A man hit by a car, car accidentMore than 125,000 children are injured in motor vehicle accidents each year. The Centers for Disease Control and Prevention (CDC) says that this is in large part due to approximately 618,000 child passengers age 12 and younger riding without age- and size-appropriate car seats or even wearing a seat belt each year. During 2013, 38 percent of children who died inmotor vehicle accidents were not buckled up. From 2001 to 2010, 1 in every 5 child passenger deaths involved drunk driving. Any parent who is involved in a motor vehicle accident should consult with an Illinois car accident lawyer about their rights and legal options.

Child passenger safety

When a child is involved in a motor vehicle accident caused by a drunk driver, 65 percent of the time it is the person driving the vehicle the child is riding in who was drunk. Even parents who have never operated a vehicle under the influence can be a bad influence on their child by not buckling up themselves. Forty percent of children who are passengers of an unbelted driver will not wear proper restraints themselves. Additionally, almost half of all car booster seats are used incorrectly. The CDC reports that 59 percent of car seats and approximately 20 percent of booster seats are installed or used in a manner that reduces their effectiveness. An Illinois car accident lawyer can advise you if you feel your child has been injured due to an accident that was not your fault.

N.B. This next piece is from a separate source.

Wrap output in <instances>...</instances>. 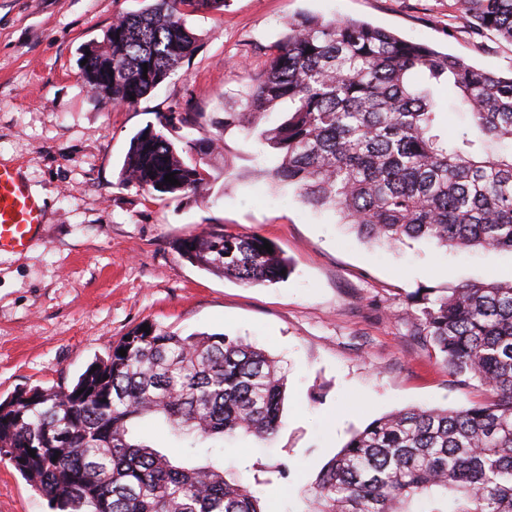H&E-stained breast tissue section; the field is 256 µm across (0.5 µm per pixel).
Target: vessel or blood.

Prevent child passenger injuries and deaths

Both the American Academy of Pediatrics and the National Highway Traffic Safety Administration say that many parents are turning child car seats to face forward too early. These agencies updated their guidelines for child passenger safety five years ago to recommend children ride in rear-facing car seats until they reach the age of 2. They further recommend that children below the age of 13 should ride in the back seat and some children should use booster seats to age 12. Children under age 2 are 75 percent less likely to die or suffer a severe injury when they are properly buckled in a rear-facing car seat when an accident occurs. For adult seat belts to position properly, children who have outgrown their front-facing car seats should still use booster seats. Children tall than 4′ 9″ no longer need a booster seat.